Paraovarian Cyst

What is Paraovarian Cyst?

The Paraovarian cyst is a closed sac filled with fluid that grows adjacent to the ovary. The cyst might grow deeper inside the ligament surrounding the ovary and the follicle tube but is not attached to them. It is commonly found on one side of the uterus and usually located between the uterus and ovary.

It is believed to be developed from the embryological vestiges (Wolffian structures) which are the external covering of the follicular tube (tubal epithelium) or from the serous membrane that lines the abdominal cavity (peritoneum).

History and Etymology

The Paraovarian cyst is also known as:

  • Paratubal cyst
  • Hydatid cyst of Morgagni.

Pathology

They occur around the broad ligament and come from the remnants of paramesonephric, mesonephric or mesothelial. Paraovarian cystadenomas come under the Paraovarian cyst but is a simple cyst.

Causes & Risk Factors 

Often they cannot be distinguished from the simple ovarian cyst and is common in women aged between 20-40 years. At the time of pregnancy, sizeable Paraovarian cyst tends to develop and overgrow.

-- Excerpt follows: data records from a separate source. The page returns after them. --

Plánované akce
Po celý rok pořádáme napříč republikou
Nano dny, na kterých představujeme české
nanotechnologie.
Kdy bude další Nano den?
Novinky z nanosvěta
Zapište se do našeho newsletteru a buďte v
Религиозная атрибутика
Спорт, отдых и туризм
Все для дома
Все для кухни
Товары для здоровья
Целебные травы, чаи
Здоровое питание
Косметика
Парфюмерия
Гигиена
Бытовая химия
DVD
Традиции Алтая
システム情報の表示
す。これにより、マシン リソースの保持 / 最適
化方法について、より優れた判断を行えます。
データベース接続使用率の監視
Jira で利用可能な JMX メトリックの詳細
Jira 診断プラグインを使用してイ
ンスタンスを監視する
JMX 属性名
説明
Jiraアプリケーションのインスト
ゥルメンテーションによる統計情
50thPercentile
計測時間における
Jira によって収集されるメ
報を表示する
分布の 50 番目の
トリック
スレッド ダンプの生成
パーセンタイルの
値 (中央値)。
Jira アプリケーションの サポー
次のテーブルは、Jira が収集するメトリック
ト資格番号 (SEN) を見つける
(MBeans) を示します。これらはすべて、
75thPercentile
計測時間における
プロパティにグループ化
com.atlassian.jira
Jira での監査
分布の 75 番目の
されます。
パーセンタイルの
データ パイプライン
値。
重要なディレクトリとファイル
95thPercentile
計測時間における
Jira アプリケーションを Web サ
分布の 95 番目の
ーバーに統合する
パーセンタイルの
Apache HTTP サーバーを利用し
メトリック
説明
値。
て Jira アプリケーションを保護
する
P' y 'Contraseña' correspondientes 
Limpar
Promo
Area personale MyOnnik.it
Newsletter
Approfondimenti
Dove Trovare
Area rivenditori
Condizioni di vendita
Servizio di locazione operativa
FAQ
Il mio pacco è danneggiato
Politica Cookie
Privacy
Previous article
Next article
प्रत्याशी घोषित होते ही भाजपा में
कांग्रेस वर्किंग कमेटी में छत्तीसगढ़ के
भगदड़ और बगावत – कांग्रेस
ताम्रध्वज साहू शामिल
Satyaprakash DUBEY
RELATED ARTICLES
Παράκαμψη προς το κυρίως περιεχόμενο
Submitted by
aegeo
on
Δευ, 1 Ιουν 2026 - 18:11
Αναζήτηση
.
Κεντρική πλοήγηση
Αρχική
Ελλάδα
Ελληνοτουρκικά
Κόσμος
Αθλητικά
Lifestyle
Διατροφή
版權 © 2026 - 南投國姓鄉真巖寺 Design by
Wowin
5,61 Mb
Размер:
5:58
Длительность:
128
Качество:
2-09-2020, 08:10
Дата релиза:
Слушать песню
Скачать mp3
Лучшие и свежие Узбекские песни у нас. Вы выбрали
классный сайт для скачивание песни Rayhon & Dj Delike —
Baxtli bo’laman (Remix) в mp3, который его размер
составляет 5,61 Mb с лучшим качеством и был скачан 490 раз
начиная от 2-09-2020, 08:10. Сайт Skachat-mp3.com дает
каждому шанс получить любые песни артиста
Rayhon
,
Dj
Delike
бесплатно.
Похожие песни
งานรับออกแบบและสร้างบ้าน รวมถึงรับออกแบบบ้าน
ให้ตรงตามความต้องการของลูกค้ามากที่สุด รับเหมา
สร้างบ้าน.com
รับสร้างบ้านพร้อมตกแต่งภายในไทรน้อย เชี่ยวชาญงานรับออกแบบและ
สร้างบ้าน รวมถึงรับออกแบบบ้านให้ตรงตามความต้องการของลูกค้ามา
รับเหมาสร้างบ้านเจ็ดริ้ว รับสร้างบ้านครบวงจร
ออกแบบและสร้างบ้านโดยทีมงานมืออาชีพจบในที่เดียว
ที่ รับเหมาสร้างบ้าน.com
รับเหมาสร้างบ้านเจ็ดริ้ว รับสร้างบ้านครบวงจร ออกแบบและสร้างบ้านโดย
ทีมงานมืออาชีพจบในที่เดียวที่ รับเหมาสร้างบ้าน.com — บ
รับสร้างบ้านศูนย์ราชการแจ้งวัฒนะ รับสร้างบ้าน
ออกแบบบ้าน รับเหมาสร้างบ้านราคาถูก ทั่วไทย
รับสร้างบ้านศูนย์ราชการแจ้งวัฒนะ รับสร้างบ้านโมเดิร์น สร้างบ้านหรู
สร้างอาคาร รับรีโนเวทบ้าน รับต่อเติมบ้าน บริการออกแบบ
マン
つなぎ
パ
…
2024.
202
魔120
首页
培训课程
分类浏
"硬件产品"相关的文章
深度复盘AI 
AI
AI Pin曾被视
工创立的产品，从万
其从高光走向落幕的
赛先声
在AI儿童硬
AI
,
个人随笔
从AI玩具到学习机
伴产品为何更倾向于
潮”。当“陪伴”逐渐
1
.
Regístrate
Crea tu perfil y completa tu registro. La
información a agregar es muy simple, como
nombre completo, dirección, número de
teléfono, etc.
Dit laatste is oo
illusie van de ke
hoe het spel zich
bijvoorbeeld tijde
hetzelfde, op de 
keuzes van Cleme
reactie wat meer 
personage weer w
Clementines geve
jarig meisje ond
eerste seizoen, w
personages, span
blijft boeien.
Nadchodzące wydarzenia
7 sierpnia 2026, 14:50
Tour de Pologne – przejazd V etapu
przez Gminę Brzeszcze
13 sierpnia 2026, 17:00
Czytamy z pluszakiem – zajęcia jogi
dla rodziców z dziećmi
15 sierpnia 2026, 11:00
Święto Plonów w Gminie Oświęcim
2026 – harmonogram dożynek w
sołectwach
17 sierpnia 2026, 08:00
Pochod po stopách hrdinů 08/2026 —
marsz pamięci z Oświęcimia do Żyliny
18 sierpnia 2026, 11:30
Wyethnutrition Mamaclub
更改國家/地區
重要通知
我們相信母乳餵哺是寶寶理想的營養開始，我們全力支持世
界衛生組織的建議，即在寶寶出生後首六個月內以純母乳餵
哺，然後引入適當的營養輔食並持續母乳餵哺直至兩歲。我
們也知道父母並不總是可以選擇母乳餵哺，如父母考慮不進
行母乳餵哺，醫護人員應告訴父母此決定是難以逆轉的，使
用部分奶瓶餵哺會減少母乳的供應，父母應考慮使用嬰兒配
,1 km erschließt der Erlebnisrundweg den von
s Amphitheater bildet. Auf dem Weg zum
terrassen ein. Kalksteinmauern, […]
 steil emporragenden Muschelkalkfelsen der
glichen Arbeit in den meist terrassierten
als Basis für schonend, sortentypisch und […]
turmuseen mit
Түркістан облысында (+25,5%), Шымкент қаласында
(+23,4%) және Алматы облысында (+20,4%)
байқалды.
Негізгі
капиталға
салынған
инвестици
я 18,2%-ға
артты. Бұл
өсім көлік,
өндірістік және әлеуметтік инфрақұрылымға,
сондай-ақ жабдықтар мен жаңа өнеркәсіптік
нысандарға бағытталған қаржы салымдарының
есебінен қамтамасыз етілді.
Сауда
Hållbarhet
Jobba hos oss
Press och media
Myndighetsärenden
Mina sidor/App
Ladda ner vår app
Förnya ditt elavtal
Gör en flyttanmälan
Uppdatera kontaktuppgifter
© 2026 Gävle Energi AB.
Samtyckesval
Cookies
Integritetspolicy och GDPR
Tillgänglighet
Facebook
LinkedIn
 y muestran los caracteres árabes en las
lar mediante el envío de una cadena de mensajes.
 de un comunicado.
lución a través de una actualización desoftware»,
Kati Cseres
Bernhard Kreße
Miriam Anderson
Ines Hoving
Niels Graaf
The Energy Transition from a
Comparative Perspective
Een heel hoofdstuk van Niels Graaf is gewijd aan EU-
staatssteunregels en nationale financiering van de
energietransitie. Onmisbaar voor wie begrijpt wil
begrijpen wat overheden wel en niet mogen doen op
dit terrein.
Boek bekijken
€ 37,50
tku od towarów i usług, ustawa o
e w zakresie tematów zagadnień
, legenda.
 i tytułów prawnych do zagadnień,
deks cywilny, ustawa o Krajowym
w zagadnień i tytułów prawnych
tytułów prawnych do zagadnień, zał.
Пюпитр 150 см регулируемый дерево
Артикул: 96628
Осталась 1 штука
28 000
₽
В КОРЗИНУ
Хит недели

Symptoms of Paraovarian Cyst

The only symptom is aching pain and dull gnawing in the lower part of the abdomen. The pain is due to the development of cyst in the ligaments that stretch the tissue. On most occasions, people suffering from this issue believe that they have a problem with kidney or spinal cord.

Diagnosis

  • Ultrasound
  • Laparoscopy (visual examination)

Complications

  • Infection
  • Bleeding
  • Rupture of the cyst
  • Cystic internal bleeding (intracystic hemorrhage)
  • Formation & disruption of pus

In case of pregnant women, the uterus enlarges and pushes out on the opposite side of the pelvic region and this may lead to:

  • Overestimation of the period of gestation
  • Abnormal intrauterine fetal positioning
  • Difficulty during delivery
  • Life-threatening complications for mother
  • Rupture of the cyst
  • Intrauterine fetal death

Treatment

Paraovarian cysts that are small and asymptomatic can dissolve on their own. However, treatment is required for girls who have not reached the stage of puberty, menopausal women and those who have ovarian mass. The treatment should start with anti-inflammatory therapy, but if the cyst is more than 4 inches in size and has the following problems, then invasive surgery (cystectomy) is required.

  • Dense & solid
  • Irregular shaped
  • Infected
  • Ruptured or bleeding

If the cyst is removed surgically, then it is imperative not to damage the follicular tube because it may lead to severe problems with pregnancy such as ectopic pregnancy or infertility.

Prognosis

Complete recovery after the surgery is possible if the woman is not pregnant and chances of recurrence are less. During pregnancy, complete recovery is possible if the removal of the cyst is performed within 14 to 20 weeks of gestation.